En un país
donde el matrimonio dejó de ser oficialmente sacramental, en vista de que se
institucionalizaron ya el enlace civil y el divorcio, tal vez sea sólo
impresentable, aunque no ilegal, el nombramiento de Rubén Darío Lizarralde como
ministro de Agricultura, si se tiene en cuenta que del mismo gabinete forma
parte su exesposa, la doctora María Fernanda Campo, como ministra de Educación.
Debía ser muy
importante para el presidente otorgar ese cargo, si se tienen en cuenta los
riesgos que corría. Uno de ellos es que entre esa expareja existe una monogamia
económica mucho más nociva, o casi igual, que la que se desprendería del hecho
de que fueran marido y mujer hasta que la muerte los separe. Por la sencilla
razón de que ambos ya echaron raíces de palma africana en su relación, y uno de
sus hijos es un “agroempresario” (lo dijo el propio muchacho en reportaje para
Semana), en tierras “compradas” de igual forma a las de sus padres, es decir,
sin acatar la Ley 160 de 1994, que las destina para campesinos reales y no para
empresarios urbanos. Inevitable, pues, imaginárselos como esos forasteros que
llegan a zonas remotas con ropa de safari —comprada en tiendas tipo “Banana
Republics” o “Coronel Tapiocca”–, abanicándose con sus sombreros de corcho y
palmoteándose la cara para destripar los zancudos. Malcriaron al pelado, qué
vaina. En cuanto a la ahora expareja ministerial, ya venía deformada
ancestralmente, desde cuando supuso —sin equivocarse de a mucho, al menos en
tiempos pasados—, que para los de su caché el país era pan comido. Ya no tanto,
pues la gente se ha vuelto contestona.
El hecho es que
ya asumidos por separado, ninguno de los dos tiene los reflejos que estos
tiempos les reclaman a los ministerios que desempeñan. La doctora Campo, por
ejemplo, maneja el tema educativo —magisterio, universidades públicas,
investigación en Colciencias— con mentalidad de Cámara de Comercio. Centavea
mucho, como si la educación fuera un asunto de mostrador. En cuanto a
Lizarralde, apenas se posesionó, confesó de una que convertiría en norma de
gobierno la clase de relaciones rurales que hasta la víspera agenció desde
Indupalma. Es decir, el modelo Carimagua–Urrutia–Riopaila, un verdadero eje del
mal. Claro que después dijo que en lo que tuviera que ver con su gremio, se
inhabilitaría. Entenderá él ese enredo. Y el país agrario, que la semana
inmediatamente anterior a ese nombramiento se había salido de quicio, se quedó
mirando para el techo.
Esta semana,
Pablo Valencia Iragorri, un empresario aéreo, fue denunciado por el congresista
Wilson Arias como adjudicatario irregular, a través del Incoder, de 3.800
hectáreas de baldíos promisorios del Vichada. Esas tierras, vuelve y juega,
aunque están previstas “por la Ley 160 de 1994, bla, bla, bla”, se encuentran
ahora en manos de la empresa “Agro Elbita S.A.S.”, conformada por sobrinos y
primos del nuevo ministro del Interior, Aurelio Iragorri Valencia. Otro caso de
familias urbanas en acción, muy ricas ellas, y con buena vara en el gabinete.

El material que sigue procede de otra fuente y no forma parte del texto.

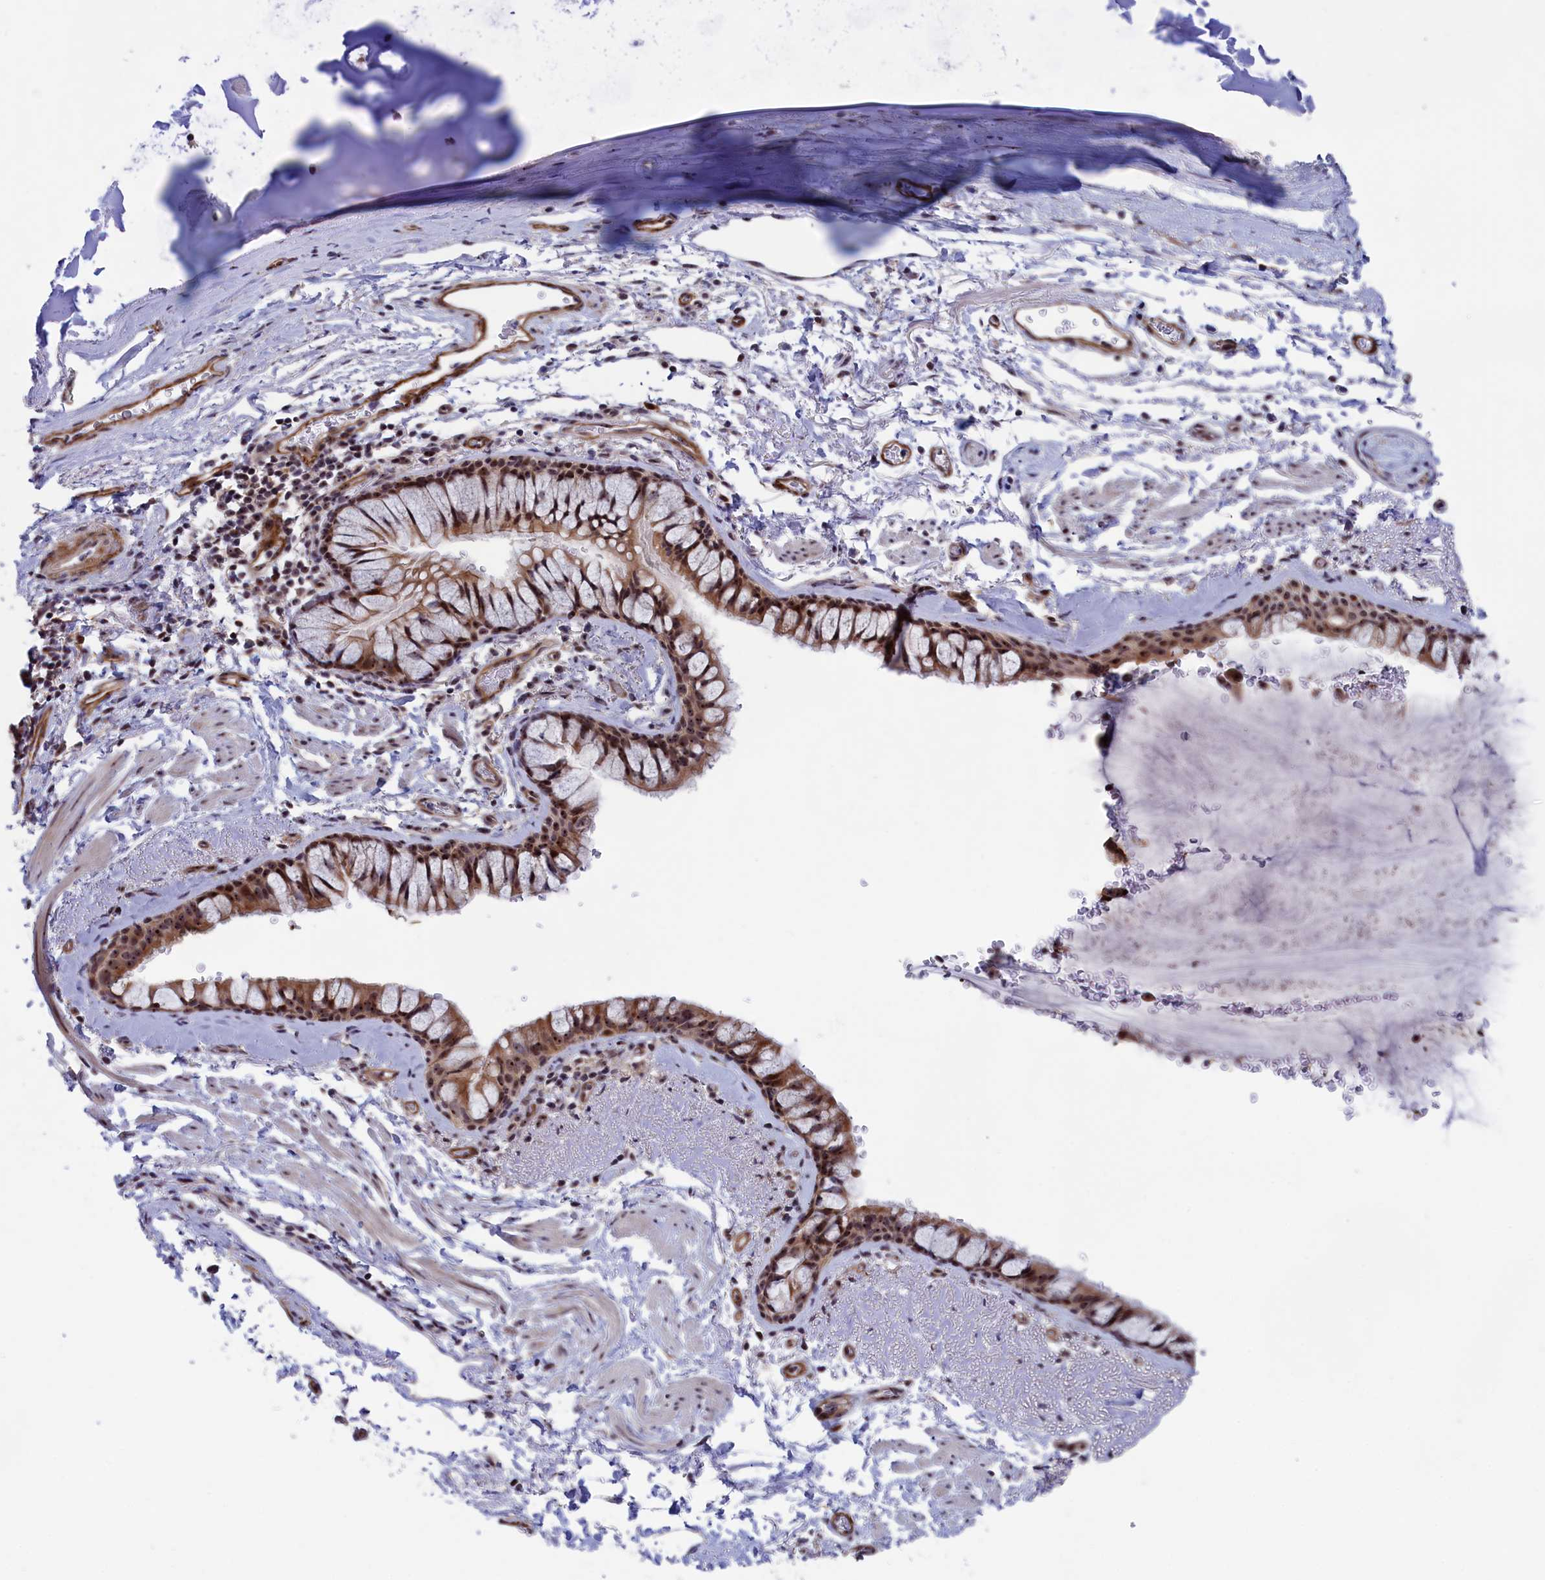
{"staining": {"intensity": "moderate", "quantity": ">75%", "location": "cytoplasmic/membranous,nuclear"}, "tissue": "bronchus", "cell_type": "Respiratory epithelial cells", "image_type": "normal", "snomed": [{"axis": "morphology", "description": "Normal tissue, NOS"}, {"axis": "topography", "description": "Bronchus"}], "caption": "Brown immunohistochemical staining in unremarkable bronchus demonstrates moderate cytoplasmic/membranous,nuclear expression in approximately >75% of respiratory epithelial cells.", "gene": "PPAN", "patient": {"sex": "male", "age": 65}}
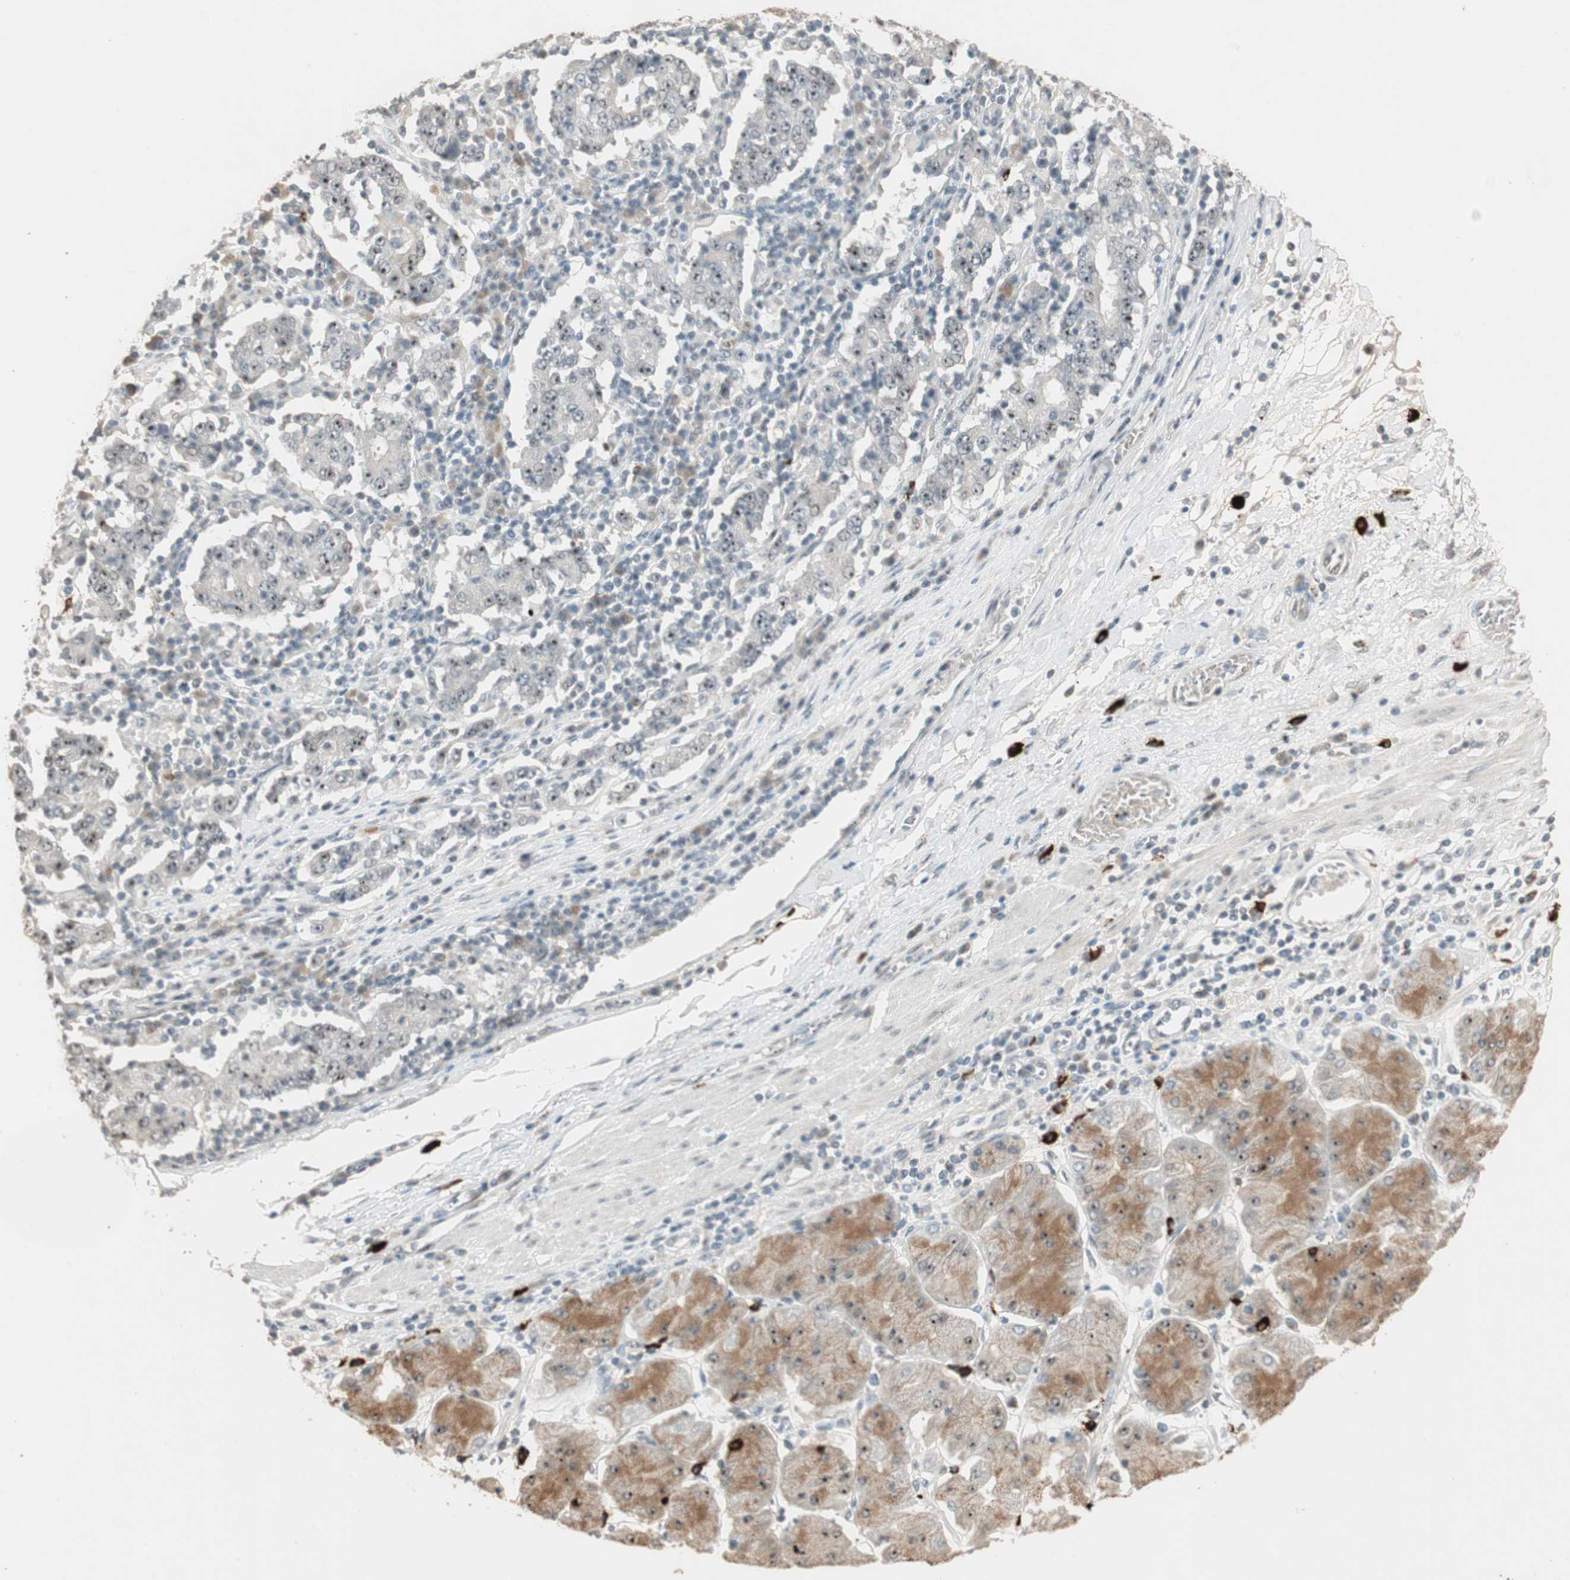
{"staining": {"intensity": "weak", "quantity": ">75%", "location": "nuclear"}, "tissue": "stomach cancer", "cell_type": "Tumor cells", "image_type": "cancer", "snomed": [{"axis": "morphology", "description": "Normal tissue, NOS"}, {"axis": "morphology", "description": "Adenocarcinoma, NOS"}, {"axis": "topography", "description": "Stomach, upper"}, {"axis": "topography", "description": "Stomach"}], "caption": "Weak nuclear staining is appreciated in about >75% of tumor cells in adenocarcinoma (stomach).", "gene": "ETV4", "patient": {"sex": "male", "age": 59}}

Entrevistado por una emisora, Pablo Valencia Iragorri dijo: “Lo que pasa es que
iba volando, y cuando vi esas tierras allá abajo, quise tenerlas para llevar a
sus pobladores brigadas de salud. ¡Y cómo gozábamos llevando hasta allá
enfermeros!”. Un avión el hombre.
Después de eso
a uno le parece bastante venial que el presidente, haciendo de Cupido, haya
nombrado como embajador en París a Federico Renjifo —un buena vida cuya gestión
ministerial no se sabe cuál fue—, para que estuviera cerca de su novia,
Catalina Crane, a quien le dio el cargo de embajadora en la Unesco.